The study, published in the journal Global Change Biology, used simulations of ocean currents to track the paths of virtual objects released from different locations.
Simulations showed that objects from Australia, South Africa, South America and New Zealand reach Antarctica every year, and objects from islands in the Southern Ocean make landfall even more frequently.
“Material could be reaching Antarctica from much further north than previously thought,” said Dr Hannah Dawson, lead author of the study.
Although no invasive species have yet established themselves on Antarctic shores, research suggests that over thousands of years waves and ocean currents have carried objects to Antarctic shores from across the Southern Hemisphere.
“If organisms frequent there, the cold water and icy climate must be preventing them from settling,” Dawson said, “but this is changing.”
Previous plants and animals that arrived in Antarctica may have been wiped out by sea ice constantly washing up and rubbing against the shorelines, or they may have been unable to survive the cold.
But rising temperatures and melting sea ice make it easier for invasive species to establish on coastlines.
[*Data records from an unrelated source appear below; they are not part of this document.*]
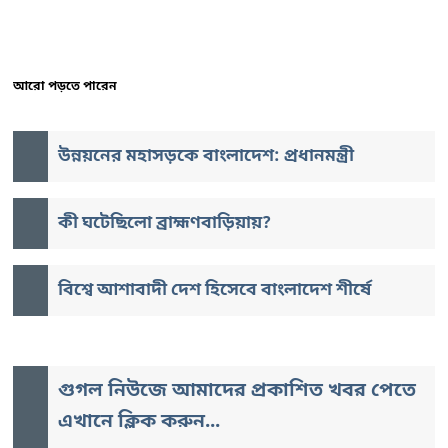
আরো পড়তে পারেন
উন্নয়নের মহাসড়কে বাংলাদেশ: প্রধানমন্ত্রী
কী ঘটেছিলো ব্রাহ্মণবাড়িয়ায়?
বিশ্বে আশাবাদী দেশ হিসেবে বাংলাদেশ শীর্ষে
গুগল নিউজে আমাদের প্রকাশিত খবর পেতে
এখানে ক্লিক করুন...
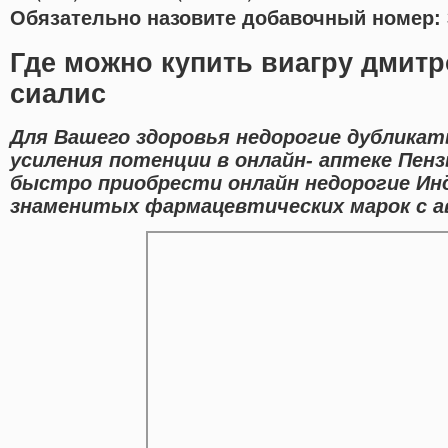
Обязательно назовите добавочный номер: 
Где можно купить виагру дмитр
сиалис
Для Вашего здоровья недорогие дублика
усиления потенции в онлайн- аптеке Пен
быстро приобрести онлайн недорогие Ин
знаменитых фармацевтических марок с ав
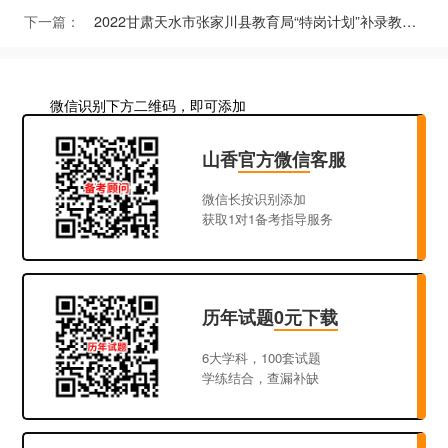
下一篇：
2022甘肃天水市张家川县教育局“特岗计划”补录教师公告（5人）
微信识别下方二维码，即可添加
山香
官方微信
客服
微信长按识别添加
获取1对1备考指导服务
历年试题
0元下载
6大学科，100套试题
学练结合，查漏补缺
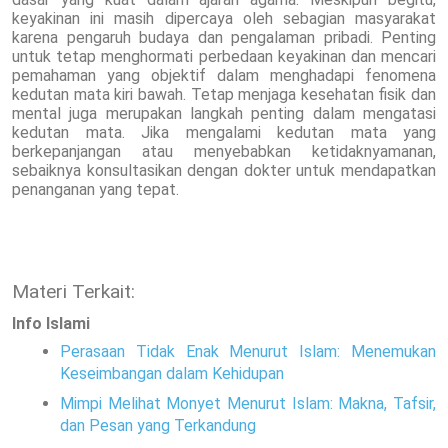
keyakinan ini masih dipercaya oleh sebagian masyarakat
karena pengaruh budaya dan pengalaman pribadi. Penting
untuk tetap menghormati perbedaan keyakinan dan mencari
pemahaman yang objektif dalam menghadapi fenomena
kedutan mata kiri bawah. Tetap menjaga kesehatan fisik dan
mental juga merupakan langkah penting dalam mengatasi
kedutan mata. Jika mengalami kedutan mata yang
berkepanjangan atau menyebabkan ketidaknyamanan,
sebaiknya konsultasikan dengan dokter untuk mendapatkan
penanganan yang tepat.
Materi Terkait:
Info Islami
Perasaan Tidak Enak Menurut Islam: Menemukan
Keseimbangan dalam Kehidupan
Mimpi Melihat Monyet Menurut Islam: Makna, Tafsir,
dan Pesan yang Terkandung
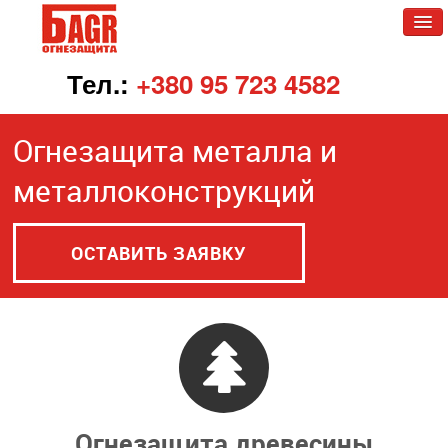
Тел.:
+380 95 723 4582
Главная
Огнезащита металла и
О БАГР
металлоконструкций
О нас
Контакты
ОСТАВИТЬ ЗАЯВКУ
Огнезащита древесины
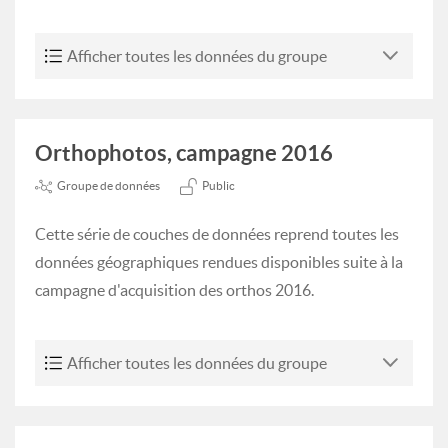
Afficher toutes les données du groupe
Orthophotos, campagne 2016
Groupe de données
Public
Cette série de couches de données reprend toutes les
données géographiques rendues disponibles suite à la
campagne d'acquisition des orthos 2016.
Afficher toutes les données du groupe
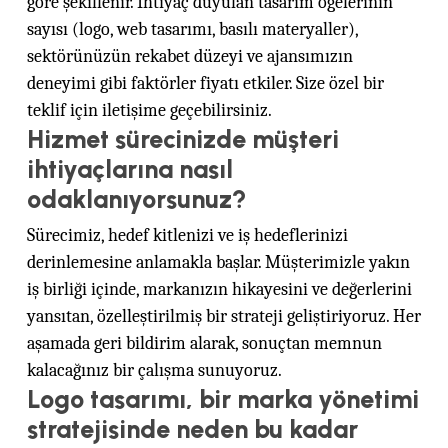
göre şekillenir. İhtiyaç duyulan tasarım öğelerinin
sayısı (logo, web tasarımı, basılı materyaller),
sektörünüzün rekabet düzeyi ve ajansımızın
deneyimi gibi faktörler fiyatı etkiler. Size özel bir
teklif için iletişime geçebilirsiniz.
Hizmet sürecinizde müşteri
ihtiyaçlarına nasıl
odaklanıyorsunuz?
Sürecimiz, hedef kitlenizi ve iş hedeflerinizi
derinlemesine anlamakla başlar. Müşterimizle yakın
iş birliği içinde, markanızın hikayesini ve değerlerini
yansıtan, özelleştirilmiş bir strateji geliştiriyoruz. Her
aşamada geri bildirim alarak, sonuçtan memnun
kalacağınız bir çalışma sunuyoruz.
Logo tasarımı, bir marka yönetimi
stratejisinde neden bu kadar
For the third year in a row, Antarctic sea ice has declined to alarming levels.
With the number of plastic particles floating in the world’s oceans estimated to exceed 170 trillion in 2023, increased plastic pollution also means there is more debris available for animals to float away as they migrate south.
Drifting plastic can carry diseases such as ant and bird flu, while drifting kelp and seaweed can carry crabs, starfish and slugs, said study co-author Ceridwen Fraser, a biogeographer at the University of Otago.
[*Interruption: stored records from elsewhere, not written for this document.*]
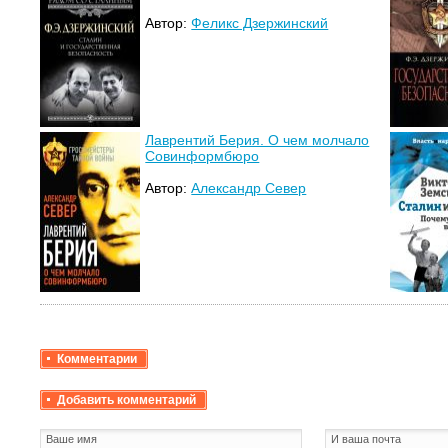
Автор:
Феликс Дзержинский
Лаврентий Берия. О чем молчало
Совинформбюро
Автор:
Александр Север
Комментарии
Добавить комментарий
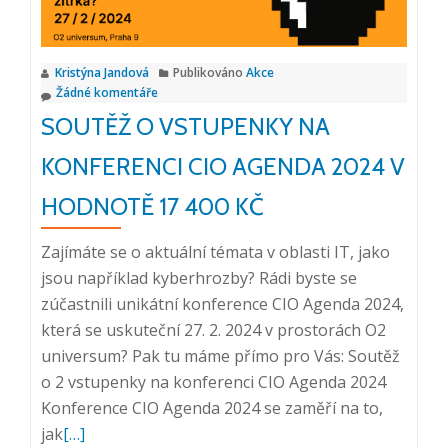
umělá
inteligence
Kristýna Jandová
Publikováno
Akce
Žádné komentáře
SOUTĚŽ O VSTUPENKY NA
KONFERENCI CIO AGENDA 2024 V
HODNOTĚ 17 400 KČ
Zajímáte se o aktuální témata v oblasti IT, jako
jsou například kyberhrozby? Rádi byste se
zúčastnili unikátní konference CIO Agenda 2024,
která se uskuteční 27. 2. 2024 v prostorách O2
universum? Pak tu máme přímo pro Vás: Soutěž
o 2 vstupenky na konferenci CIO Agenda 2024
Konference CIO Agenda 2024 se zaměří na to,
Přečtěte
jak
[…]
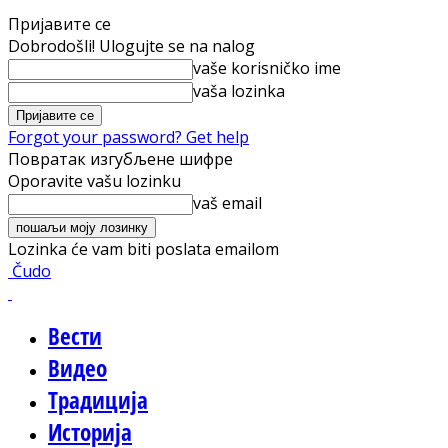
Пријавите се
Dobrodošli! Ulogujte se na nalog
vaše korisničko ime
vaša lozinka
Forgot your password? Get help
Повратак изгубљене шифре
Oporavite vašu lozinku
vaš email
Lozinka će vam biti poslata emailom
Čudo
Вести
Видео
Традиција
Историја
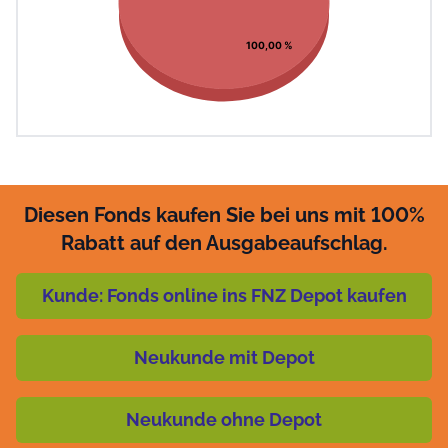
100,00 %
Diesen Fonds kaufen Sie bei uns mit 100%
Rabatt auf den Ausgabeaufschlag.
Kunde: Fonds online ins FNZ Depot kaufen
Neukunde mit Depot
Neukunde ohne Depot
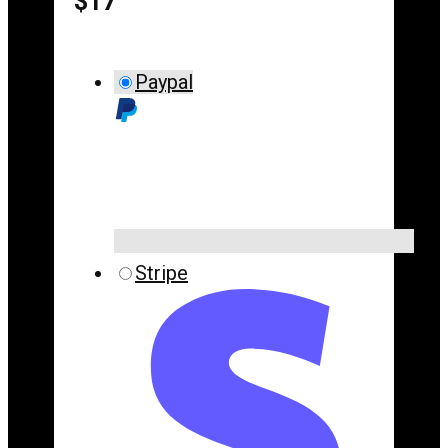
$17
Paypal
Stripe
“This is a real concern for Antarctic species,” she says. “If non-native species make their way to the warming Antarctic coast and successfully establish themselves there, they could have a survival advantage over native species, which tend to be slower growing.”
“They might outcompete the local species and the local species would probably be left without anything to do,” Dawson said.
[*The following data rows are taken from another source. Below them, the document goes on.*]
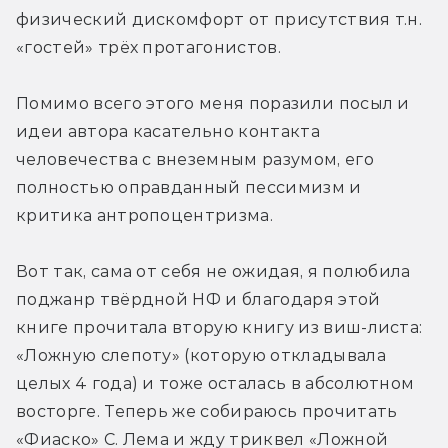
физический дискомфорт от присутствия т.н. 
«гостей» трёх протагонистов.
Помимо всего этого меня поразили посыл и 
идеи автора касательно контакта 
человечества с внеземным разумом, его 
полностью оправданный пессимизм и 
критика антропоцентризма.
Вот так, сама от себя не ожидая, я полюбила 
поджанр твёрдной НФ и благодаря этой 
книге прочитала вторую книгу из виш-листа: 
«Ложную слепоту» (которую откладывала 
целых 4 года) и тоже осталась в абсолютном 
восторге. Теперь же собираюсь прочитать 
«Фиаско» С. Лема и жду триквел «Ложной 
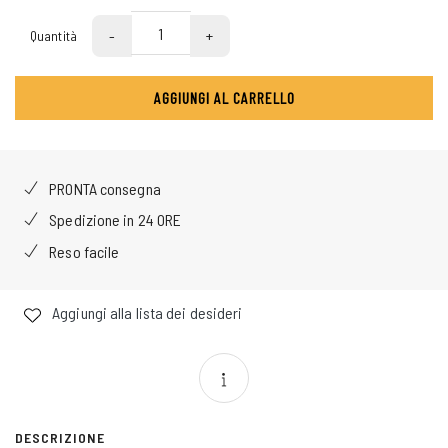
-
+
Quantità
AGGIUNGI AL CARRELLO
PRONTA consegna
Spedizione in 24 ORE
Reso facile
Aggiungi alla lista dei desideri
DESCRIZIONE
The study found that the Antarctic Peninsula is the most vulnerable to colonization, with the majority of simulated objects landing on the northernmost tip of the continent.
According to Andy Hogg, director of the research facility ACCESS-NRI, some climate change models suggest that the peninsula will be the first part of the continent where temperatures rise enough to allow foreign species to colonize.
Hogg said the paper’s advanced modelling showed scientists needed to investigate what organisms from other continents could survive in Antarctic environments and coastlines.
Jordan Pitt, a marine mathematician at the University of Sydney, said the peninsula’s west coast is already largely free of sea ice in summer and would be a key area for researchers to monitor the arrival of species.